Friday, July 9, 2021 - New information is coming out every month from women that have developed eyesight damage allegedly using Elmiron (pentosan polysulfate) the only bladder pain medicine on the market, manufactured by Johnson & Johnson subsidiary Janssen Pharmaceuticals. At first, women that were prescribed Elmiron complained of developing maculopathy and macular degeneration, a form of night blindness. People with this condition experience difficulty reading in sub-optimal lighting conditions and can not drive at night. Next, women were aghast to learn that even if they stopped taking Elmiron, their eyesight damage might continue to worsen for the remainder of their lives making their condition best described as permanent, progressive, and irreversible. What we are now finding out is that women who do not currently have eyesight damage and discontinue using Elmiron may develop maculopathy and macular degenerations years down the road. Every woman who is taking or has taken Elmiron should see an independent ophthalmologist familiar with the retinal signature left by Elmiron, and periodically thereafter to evaluate and monitor the progress of their disease. This latest revelation is enough to scare millions of women who are taking Elmiron to seek the guidance of an Elmiron vision damage attorney to try and make sense of their legal options to sue Janssen and Johnson and Johnson for monetary compensation. Visit Elmiron eye lawsuits to learn more.

In a report published earlier in the year titled: "Can Vision Damage Develop Years After Stopping Elmiron?" New York Legal Examiner asks this question. The article focuses on a report by doctors at the Emory University School of Medicine in Atlanta that wrote in the Retinal Cases & Briefs Report that there was "Potential new-onset clinically detectable pentosan polysulfate maculopathy years after drug cessation." A 44-year old woman reportedly developed the first signs of maculopathy and macular degeneration 38-months after stopping taking Elmiron pentosan polysulfate (PPS). The study concluded, "This case suggests that new-onset clinically detectable pentosan polysulfate maculopathy may develop years after drug cessation. If corroborated, this finding has important ramifications for PPS dosing and surveillance guidelines."

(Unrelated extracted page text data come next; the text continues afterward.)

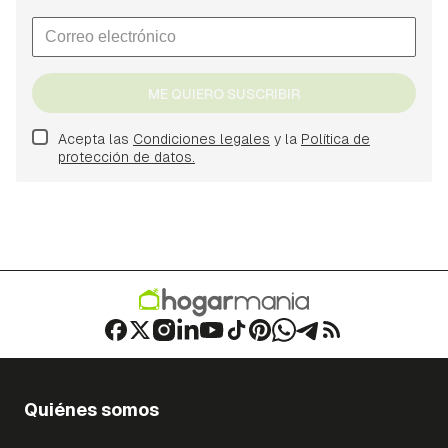
ME QUIERO SUSCRIBIR
Acepta las
Condiciones legales
y la
Política de
protección de datos.
Quiénes somos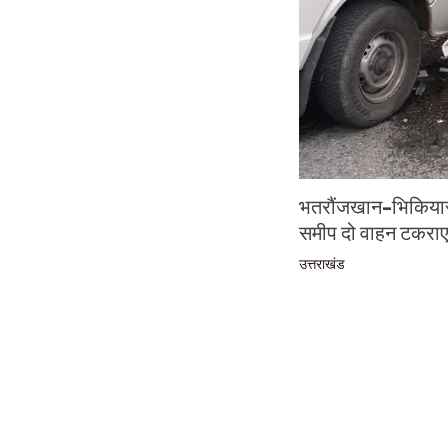
भतरौंजखान-भिकियासैं
समीप दो वाहन टकराए
उत्तराखंड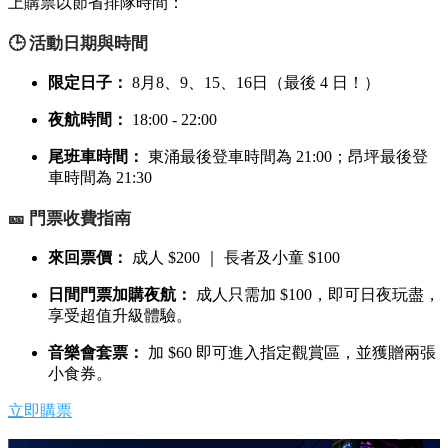
實用資訊：門票收費與營業時間
準備出發前，請留意以下活動詳情與門票資訊，建議提早於網
上購票以節省排隊時間：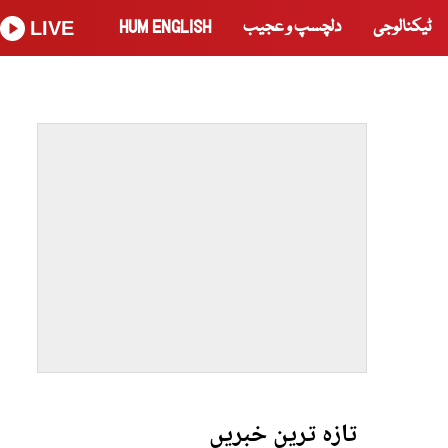
ٹیکنالوجی
دلچسپ و عجیب
HUM ENGLISH
LIVE
تازہ ترین خبریں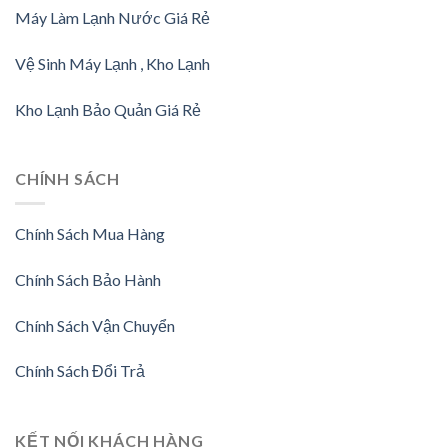
Máy Làm Lạnh Nước Giá Rẻ
Vệ Sinh Máy Lạnh , Kho Lạnh
Kho Lạnh Bảo Quản Giá Rẻ
CHÍNH SÁCH
Chính Sách Mua Hàng
Chính Sách Bảo Hành
Chính Sách Vận Chuyển
Chính Sách Đổi Trả
KẾT NỐI KHÁCH HÀNG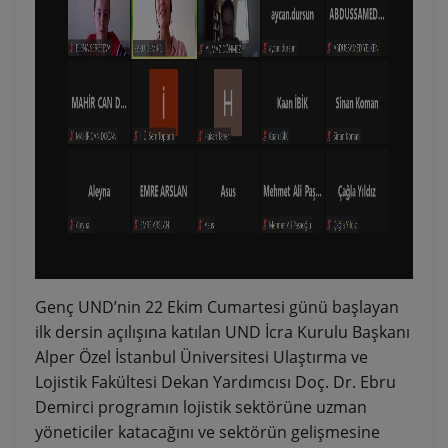
Genç UND’nin 22 Ekim Cumartesi günü başlayan
ilk dersin açılışına katılan UND İcra Kurulu Başkanı
Alper Özel İstanbul Üniversitesi Ulaştırma ve
Lojistik Fakültesi Dekan Yardımcısı Doç. Dr. Ebru
Demirci programın lojistik sektörüne uzman
yöneticiler katacağını ve sektörün gelişmesine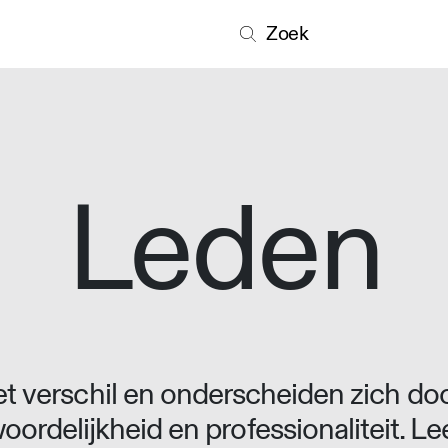
Zoek
Leden
 verschil en onderscheiden zich doo
oordelijkheid en professionaliteit. L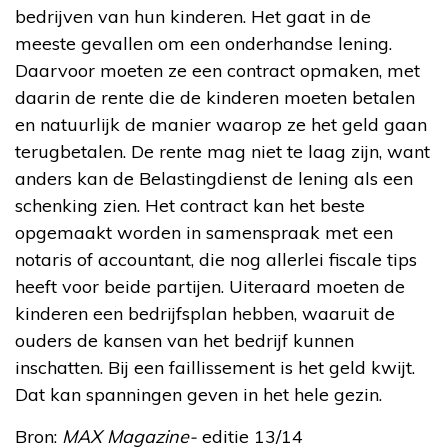
bedrijven van hun kinderen. Het gaat in de
meeste gevallen om een onderhandse lening.
Daarvoor moeten ze een contract opmaken, met
daarin de rente die de kinderen moeten betalen
en natuurlijk de manier waarop ze het geld gaan
terugbetalen. De rente mag niet te laag zijn, want
anders kan de Belastingdienst de lening als een
schenking zien. Het contract kan het beste
opgemaakt worden in samenspraak met een
notaris of accountant, die nog allerlei fiscale tips
heeft voor beide partijen. Uiteraard moeten de
kinderen een bedrijfsplan hebben, waaruit de
ouders de kansen van het bedrijf kunnen
inschatten. Bij een faillissement is het geld kwijt.
Dat kan spanningen geven in het hele gezin.
Bron:
MAX Magazine-
editie 13/14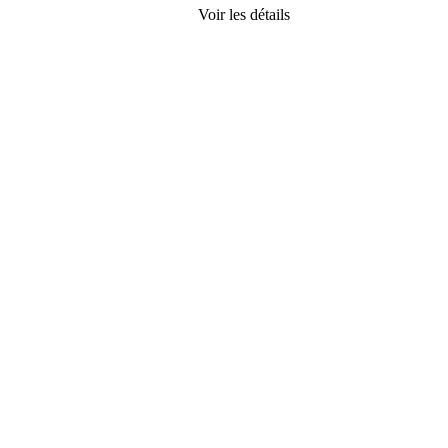
Voir les détails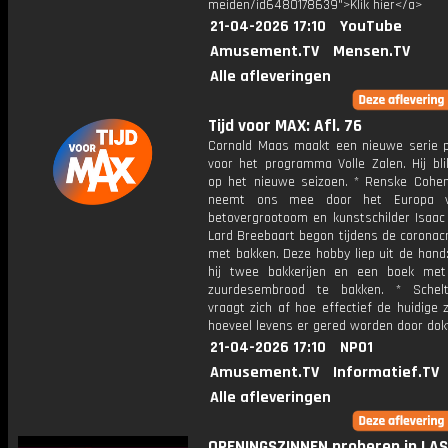
meiden/id6480178639">Klik hier</a>
21-04-2026 17:10
YouTube
Amusement.TV
Mensen.TV
Alle afleveringen
Tijd voor MAX: Afl. 76
Cornald Maas maakt een nieuwe serie p
voor het programma Volle Zalen. Hij bli
op het nieuwe seizoen. * Renske Cohen
neemt ons mee door het Europa 
betovergrootoom en kunstschilder Isaac 
Lard Breebaart begon tijdens de coronacr
met bakken. Deze hobby liep uit de hand
hij twee bakkerijen en een boek me
zuurdesembrood te bakken. * Schelt
vraagt zich af hoe effectief de huidige 
hoeveel levens er gered worden door dok
21-04-2026 17:10
NPO1
Amusement.TV
Informatief.TV
Alle afleveringen
OPENINGSZINNEN proberen in LA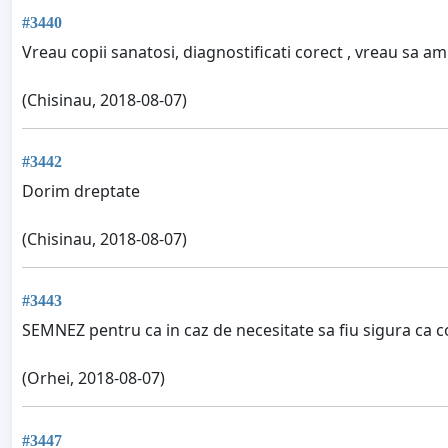
#3440
Vreau copii sanatosi, diagnostificati corect , vreau sa am 
(Chisinau, 2018-08-07)
#3442
Dorim dreptate
(Chisinau, 2018-08-07)
#3443
SEMNEZ pentru ca in caz de necesitate sa fiu sigura ca c
(Orhei, 2018-08-07)
#3447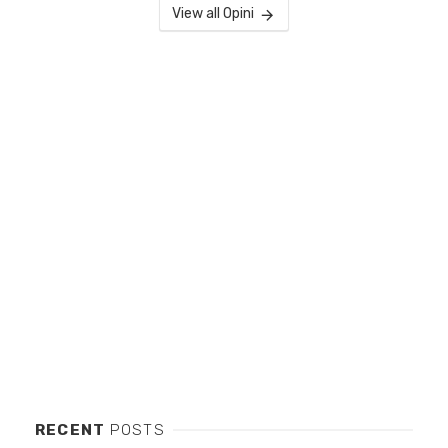
View all Opini
RECENT
POSTS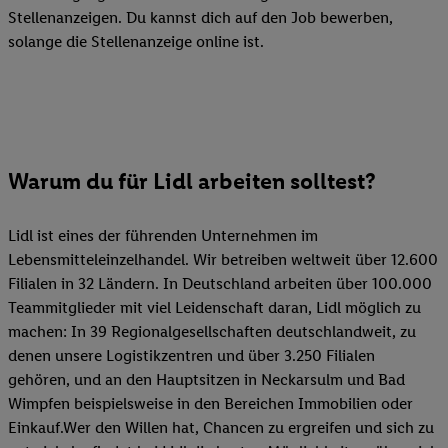
Stellenanzeigen. Du kannst dich auf den Job bewerben,
solange die Stellenanzeige online ist.
Warum du für Lidl arbeiten solltest?
Lidl ist eines der führenden Unternehmen im
Lebensmitteleinzelhandel. Wir betreiben weltweit über 12.600
Filialen in 32 Ländern. In Deutschland arbeiten über 100.000
Teammitglieder mit viel Leidenschaft daran, Lidl möglich zu
machen: In 39 Regionalgesellschaften deutschlandweit, zu
denen unsere Logistikzentren und über 3.250 Filialen
gehören, und an den Hauptsitzen in Neckarsulm und Bad
Wimpfen beispielsweise in den Bereichen Immobilien oder
Einkauf.Wer den Willen hat, Chancen zu ergreifen und sich zu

The makers of Elmiron, Janssen Pharmaceuticals, and Johnson & Johnson, are accused of negligence and fraud for failing to warn consumers of the potential for vision damage from taking the drug, the information they knew or could have reasonably be expected to have known. Cases from around the country have been organized into multidistrict litigation (MDL) in the United States District Court of New Jersey and presided over by the honorable judge Brian R. Martinotti, U.S.D.J. An attorney pool has been selected to reflect the mostly female plaintiffs to form the Elmiron MDL leadership team. The reason for the unique selection by Judge Martinotti was, as reported by Verusllc.com, "the condition for which Elmiron was prescribed, interstitial cystitis, disproportionately affects women. 70% of the proposed leadership are women, and the plaintiffs‘ counsel who offered the proposal described the team as having significant diversity in gender, ethnicity, geography, and experience."